Good discussion. On the flip side, in my data mining class the professor keeps saying ~"you may be able to find clusters in a data set, but often no true correlation exists." However, that's an absolute statement I just don't swallow. In my mind what I see is that if an unexplained correlation or non-correlation appears, it may be random (or true) or it could be the result of an unmeasured (hidden) variable. In your two examples, your simply pointing out two respective hidden variables that weren't accounted for in the original analysis.
I think any data analysis should always be caveated with the understanding that there may be hidden variables shrouding or perhaps enhancing correlations - from economics to quantum mechanics. It's up to the reviewer of the results to determine, subjectively or by using a standard measure, whether the level of rigor involved in data collection & analysis sufficiently models reality.
Perhaps they are trying to explain clustering illusion? The phenomenon that even random data will produce clusters. You can take that further and state random data WILL produce clusters. If you don't have clusters then your data is not random and some pattern is at play.
This really tricks up our mind as our mind tries to find patterns everywhere. If you try and plot random dots you will usually put dots without clusters. A true random plot will have clusters.
https://en.wikipedia.org/wiki/Clustering_illusion
Edit: Note your professor said "often" which means they did not make an absolute statement
Ipso factum all "natural" variables are related to bounded random walk which produces clusters (Markovian process), or otherwise have complex chaotic (e.g. fractal) mechanics, which also produces clusters. This follows from physics.
Maximum entropy as well as zero entropy is a very rare state to observe.
4 replies →
>"The phenomenon that even random data will produce clusters."
You don't really mean "random", you mean i.i.d. You can have a statistical model where the probability of something happens is random, but not independent of the past values (eg, the next step a markov chain).
The ability for adults to drink milk and fluency in speaking English is well correlated. This is because those of northern European ancestry are more likely to be able to drink milk, and it happens that most of northern European ancestry either immigrated to an English speaking country (US) 150 years ago, or are in a country where English instruction is good.
It's probably in the same vein as the classic quote by Tukey "The combination of some data and an aching desire for an answer does not ensure that a reasonable answer can be extracted from a given body of data." - a "need" for an answer can easily motivate people to mangle the data in order to find it even if it doesn't exist.
I like the gas pedal example. I read a similar one somewhere where we measure temperature inside the house and energy usage by the heater. The energy usage is correlated with outside temperature, but inside temperature stays constant, so we conclude that inside temperature is unrelated to heater and turn the heater off.

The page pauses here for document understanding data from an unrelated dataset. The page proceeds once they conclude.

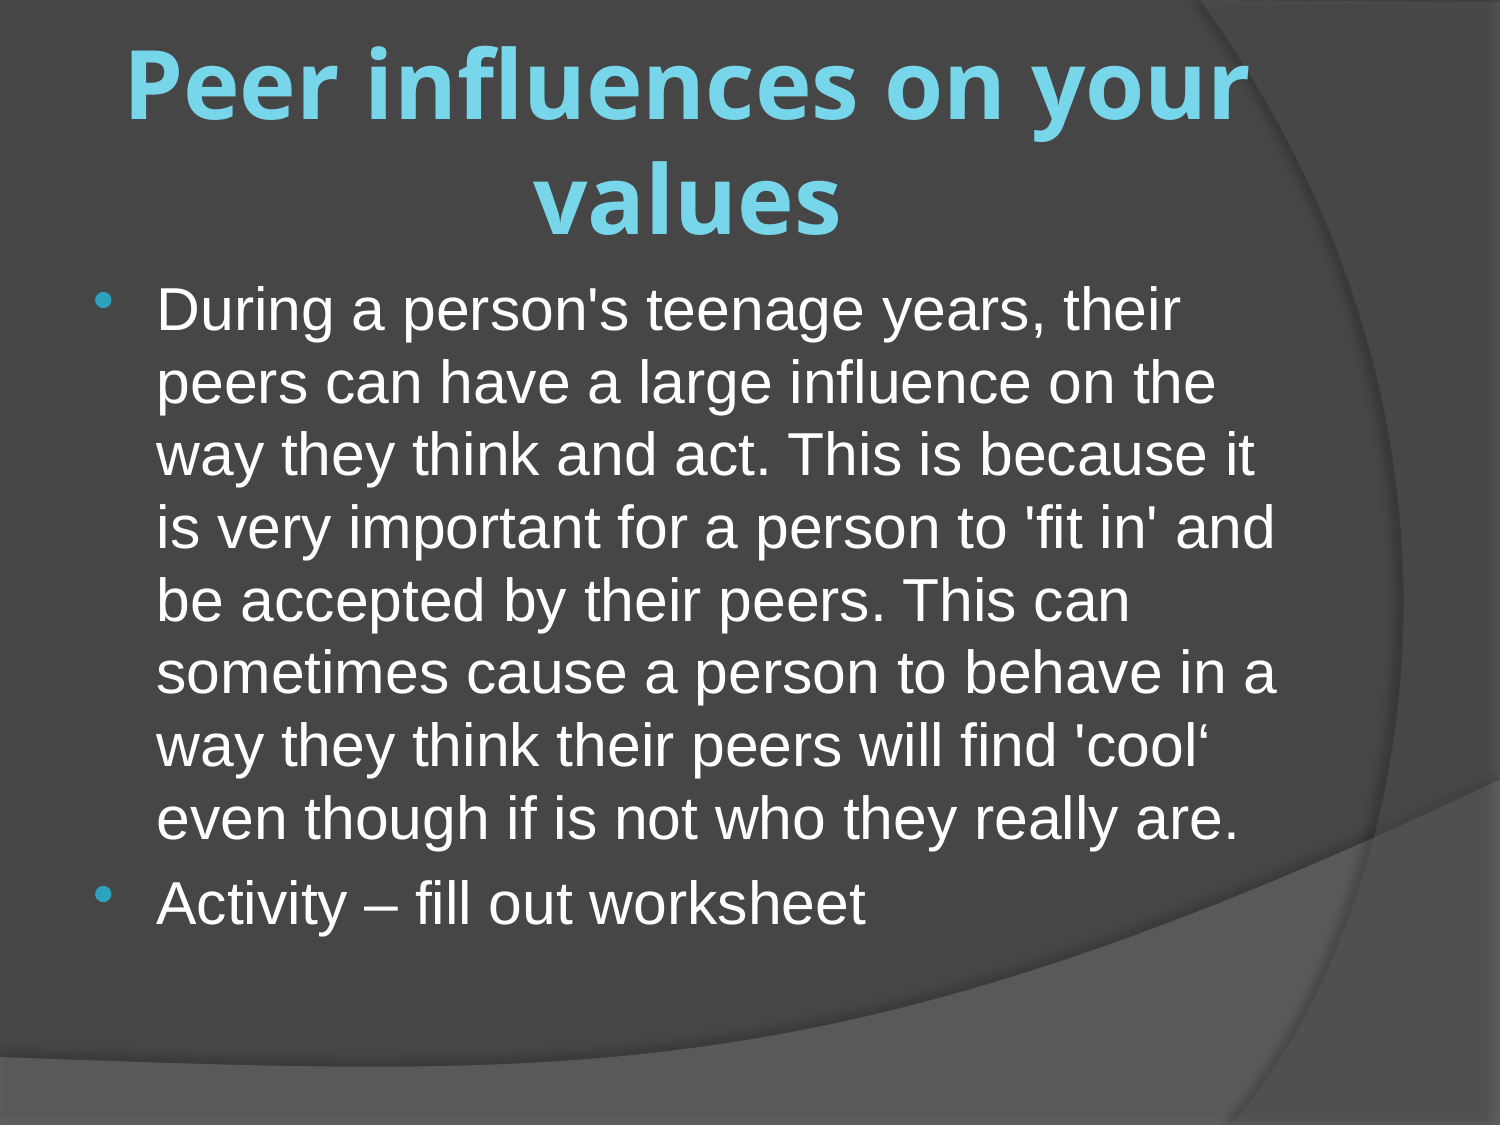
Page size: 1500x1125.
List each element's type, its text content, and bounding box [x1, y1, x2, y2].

list During a person's teenage years, their peers can have a large influence on the way they think and act. This is because it is very important for a person to 'fit in' and be accepted by their peers. This can sometimes cause a person to behave in a way they think their peers will find 'cool‘ even though if is not who they really are. Activity – fill out worksheet [75, 262, 1300, 1005]
title Peer influences on your values [75, 45, 1300, 233]
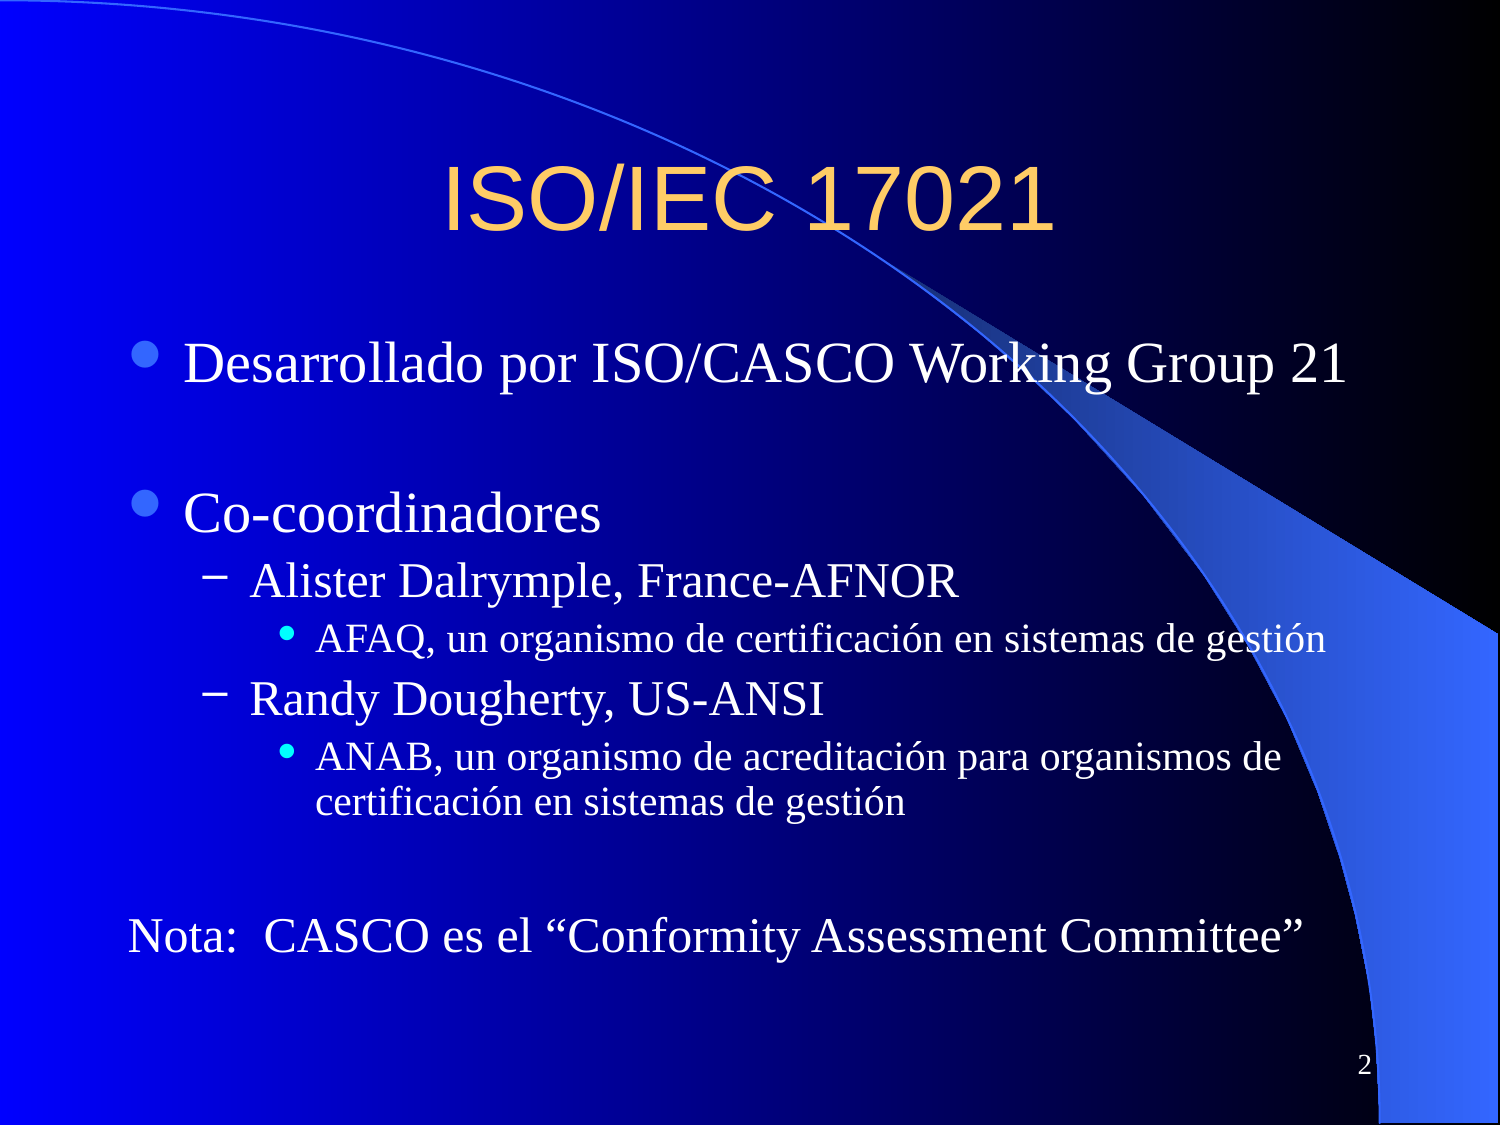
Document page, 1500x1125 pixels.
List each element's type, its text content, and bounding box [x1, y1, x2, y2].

title ISO/IEC 17021 [112, 99, 1388, 288]
slide_number 2 [1074, 1024, 1388, 1101]
list Desarrollado por ISO/CASCO Working Group 21 Co-coordinadores Alister Dalrymple, France-AFNOR AFAQ, un organismo de certificación en sistemas de gestión Randy Dougherty, US-ANSI ANAB, un organismo de acreditación para organismos de certificación en sistemas de gestión Nota: CASCO es el “Conformity Assessment Committee” [112, 324, 1388, 1001]
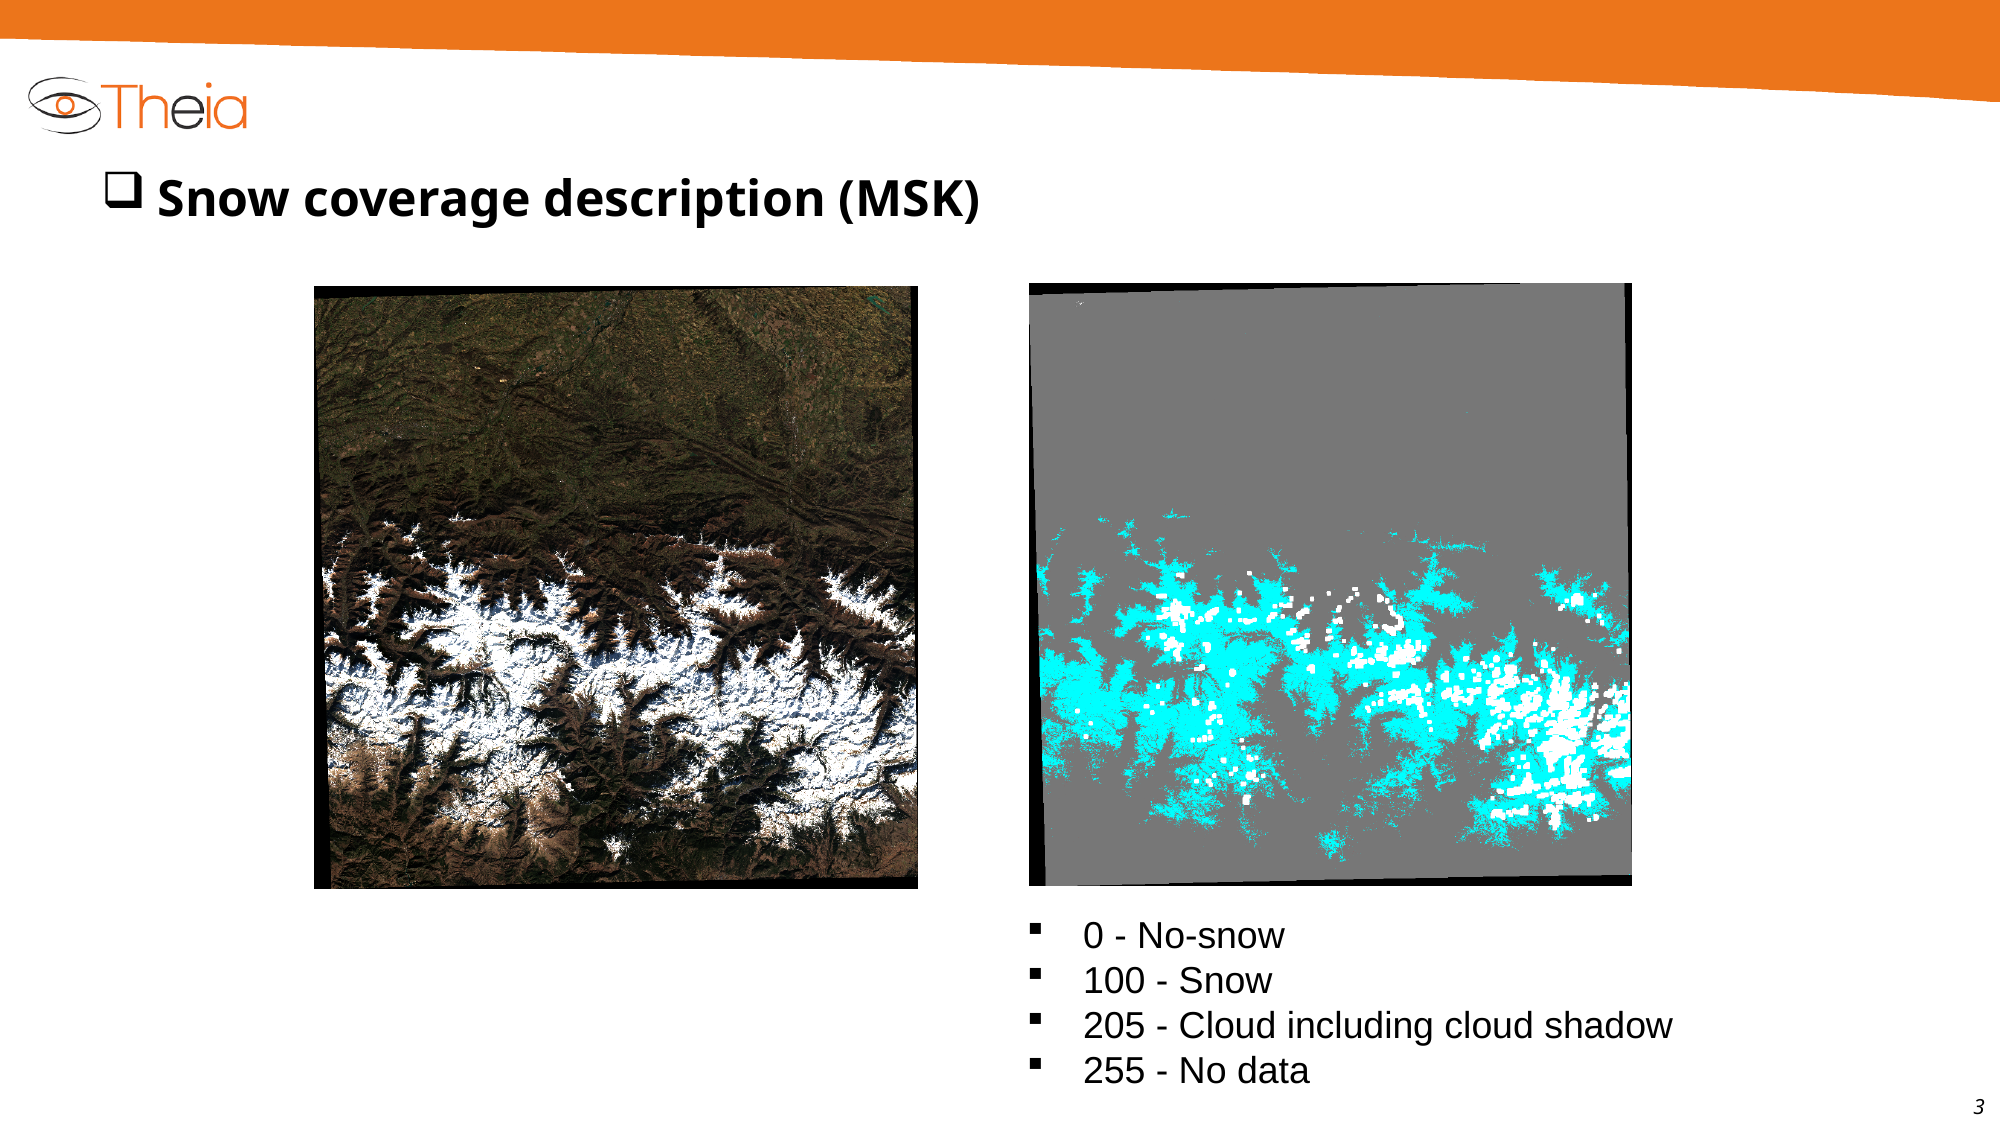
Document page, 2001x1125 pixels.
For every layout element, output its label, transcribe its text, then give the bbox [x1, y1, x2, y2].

picture [1029, 283, 1633, 886]
title Snow coverage description (MSK) [86, 160, 1887, 233]
picture [314, 286, 918, 890]
list 0 - No-snow 100 - Snow 205 - Cloud including cloud shadow 255 - No data [1011, 652, 1733, 1125]
picture [0, 0, 2000, 153]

I really like that example, but I am wondering if it would really be true? Real drivers would not maintain a perfect speed, but would instead work to maintain the average. If you looked closely at the speed, it would drift away from the average, then the peddle would move to return it to the average. So it would look a bit like an integral (The I in PID control) of the difference from the mean speed right?
Yup, that's how you know I only had this on university, never used it in real life :) I think in real life you might see the feedback loop in motion, or not, depending on the resolution and sampling.
Well, we're obviously talking about perfectly spherical drivers (good point though).
Yes I figured :) Just pointing out that reality is always a bit more nuanced. To put it more simply, the petal position could be seen as an error accumulator.
Pressing the brake is positively correlated with the car going faster. Down hill.
Good thing correlation is not an indicator of causation.